EXERCISE TEXT =
____
On February 18, Sheikh Abdessalam Yassine (who previously had been detained under house arrest for refusing to acknowledge the religious authority of then King Hassan II) presented his new book, "Justice, the Islamists, and Power." According to the March 2 issue of the magazine Demain, the printer's shop was broken into in October 2000, and 800 copies of the book were stolen, among other items. Many observers suspect government involvement.
The law provides for jail sentences, fines, and damages for newspaper officials found guilty of libeling public officials. On March 1, the Casablanca Court of First Instance ruled in favor of Foreign Minister Benaissa in his May 2000 libel suit against Le Journal Hebdo, which claimed in April 2000 that Benaissa had embezzled $4 million (44 million dirhams) while he was the Ambassador to the United States. The editor, Boubker Jamai, received a sentence of 3 months in prison. The manager, Ali Amar, received a sentence of 2 months. Each was fined approximately $900 (10,000 dirhams). The publication was ordered to pay approximately $180,000 (2 million dirhams) in damages. RSF claimed that the verdict was "contrary to the rights of the citizens to be freely informed." The publication changed its name (dropping Hebdo) and continued to publish without further incident. The publication claimed to have filed an appeal on March 2, and had not paid the 2 million dirhams in damages to Benaissa by year's end.
____
Extracted page text data:
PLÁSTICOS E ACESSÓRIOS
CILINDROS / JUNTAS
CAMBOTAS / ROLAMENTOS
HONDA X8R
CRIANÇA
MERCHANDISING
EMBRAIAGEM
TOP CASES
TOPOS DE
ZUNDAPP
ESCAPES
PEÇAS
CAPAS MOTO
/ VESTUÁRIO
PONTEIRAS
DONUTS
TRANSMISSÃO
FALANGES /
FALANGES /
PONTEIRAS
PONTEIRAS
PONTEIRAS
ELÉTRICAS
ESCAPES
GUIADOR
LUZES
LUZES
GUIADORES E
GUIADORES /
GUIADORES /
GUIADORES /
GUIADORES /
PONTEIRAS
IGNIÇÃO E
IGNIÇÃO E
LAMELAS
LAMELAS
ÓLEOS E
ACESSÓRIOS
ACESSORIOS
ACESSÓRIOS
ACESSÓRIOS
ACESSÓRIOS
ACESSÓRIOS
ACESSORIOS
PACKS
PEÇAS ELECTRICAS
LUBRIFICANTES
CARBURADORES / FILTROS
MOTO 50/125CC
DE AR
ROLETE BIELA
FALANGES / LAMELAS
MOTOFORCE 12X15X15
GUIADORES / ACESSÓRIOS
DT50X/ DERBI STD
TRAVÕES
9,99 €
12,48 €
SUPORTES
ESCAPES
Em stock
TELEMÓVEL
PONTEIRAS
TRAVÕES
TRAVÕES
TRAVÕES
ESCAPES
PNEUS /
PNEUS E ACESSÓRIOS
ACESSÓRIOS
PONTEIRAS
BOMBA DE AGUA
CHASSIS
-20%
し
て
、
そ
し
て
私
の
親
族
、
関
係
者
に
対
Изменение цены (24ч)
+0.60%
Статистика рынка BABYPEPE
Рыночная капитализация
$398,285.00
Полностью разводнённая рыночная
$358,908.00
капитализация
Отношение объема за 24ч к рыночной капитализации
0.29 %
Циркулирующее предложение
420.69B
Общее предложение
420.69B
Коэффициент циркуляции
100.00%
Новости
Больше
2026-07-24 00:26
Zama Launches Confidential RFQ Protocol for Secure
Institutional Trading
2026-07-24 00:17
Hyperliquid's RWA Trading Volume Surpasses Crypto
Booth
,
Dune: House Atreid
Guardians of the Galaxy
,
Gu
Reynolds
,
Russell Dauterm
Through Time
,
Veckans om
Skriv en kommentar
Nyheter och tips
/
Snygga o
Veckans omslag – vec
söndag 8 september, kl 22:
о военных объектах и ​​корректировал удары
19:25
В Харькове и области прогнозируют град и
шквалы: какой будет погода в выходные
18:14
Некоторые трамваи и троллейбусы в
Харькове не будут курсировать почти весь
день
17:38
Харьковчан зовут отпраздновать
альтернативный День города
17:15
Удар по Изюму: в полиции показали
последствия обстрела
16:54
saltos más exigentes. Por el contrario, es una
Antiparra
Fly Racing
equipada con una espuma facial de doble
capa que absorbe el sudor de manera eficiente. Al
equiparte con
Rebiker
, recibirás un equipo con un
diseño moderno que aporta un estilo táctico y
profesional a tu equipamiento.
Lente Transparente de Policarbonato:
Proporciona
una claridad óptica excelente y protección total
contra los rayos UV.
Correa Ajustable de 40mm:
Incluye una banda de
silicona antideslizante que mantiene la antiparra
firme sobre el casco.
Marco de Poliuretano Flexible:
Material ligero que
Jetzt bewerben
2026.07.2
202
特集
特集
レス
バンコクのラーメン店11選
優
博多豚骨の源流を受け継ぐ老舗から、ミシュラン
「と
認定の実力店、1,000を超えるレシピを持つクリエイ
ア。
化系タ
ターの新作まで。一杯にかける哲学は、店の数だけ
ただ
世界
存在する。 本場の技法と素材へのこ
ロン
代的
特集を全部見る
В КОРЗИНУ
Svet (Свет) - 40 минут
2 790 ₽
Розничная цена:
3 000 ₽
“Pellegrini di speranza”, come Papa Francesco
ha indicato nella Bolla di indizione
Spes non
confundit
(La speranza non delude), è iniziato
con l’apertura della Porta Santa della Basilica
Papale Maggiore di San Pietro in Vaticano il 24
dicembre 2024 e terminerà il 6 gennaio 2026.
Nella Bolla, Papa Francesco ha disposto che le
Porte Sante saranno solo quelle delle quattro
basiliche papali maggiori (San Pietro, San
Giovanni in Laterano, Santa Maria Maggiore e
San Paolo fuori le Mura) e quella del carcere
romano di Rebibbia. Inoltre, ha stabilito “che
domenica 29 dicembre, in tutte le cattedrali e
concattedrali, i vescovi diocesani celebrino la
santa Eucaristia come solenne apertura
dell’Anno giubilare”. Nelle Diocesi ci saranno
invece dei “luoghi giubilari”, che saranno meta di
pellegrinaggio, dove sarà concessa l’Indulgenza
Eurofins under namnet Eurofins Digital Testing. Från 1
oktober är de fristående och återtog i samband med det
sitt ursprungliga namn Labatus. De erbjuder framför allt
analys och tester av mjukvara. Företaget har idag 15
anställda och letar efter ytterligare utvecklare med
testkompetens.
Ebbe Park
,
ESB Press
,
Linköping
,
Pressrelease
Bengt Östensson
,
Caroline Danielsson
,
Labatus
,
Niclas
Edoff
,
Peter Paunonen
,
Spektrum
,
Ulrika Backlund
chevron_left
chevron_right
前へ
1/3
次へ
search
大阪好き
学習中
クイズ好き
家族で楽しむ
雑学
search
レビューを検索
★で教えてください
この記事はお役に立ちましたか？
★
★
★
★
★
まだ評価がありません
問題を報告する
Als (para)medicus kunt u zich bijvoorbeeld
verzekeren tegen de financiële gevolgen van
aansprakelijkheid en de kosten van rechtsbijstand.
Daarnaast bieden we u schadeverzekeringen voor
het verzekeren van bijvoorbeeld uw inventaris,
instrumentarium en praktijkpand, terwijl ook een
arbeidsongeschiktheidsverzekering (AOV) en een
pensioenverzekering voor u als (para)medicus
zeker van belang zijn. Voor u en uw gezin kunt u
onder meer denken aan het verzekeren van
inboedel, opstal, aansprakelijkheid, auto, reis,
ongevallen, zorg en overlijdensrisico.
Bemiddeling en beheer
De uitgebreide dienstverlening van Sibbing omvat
____
EXPLORE THE MATERIAL =
1. Which people does the excerpt on the Moroccan press cases name?
2. In the excerpt on the Moroccan press cases, what sentence did the editor Boubker Jamai receive?
This listing is separate material and unrelated to the excerpt.

OUTPUTS FOR THE TASKS =
1.
- Abdessalam Yassine
- Hassan II
- Benaissa
- Boubker Jamai
- Ali Amar

2. 3 months in prison.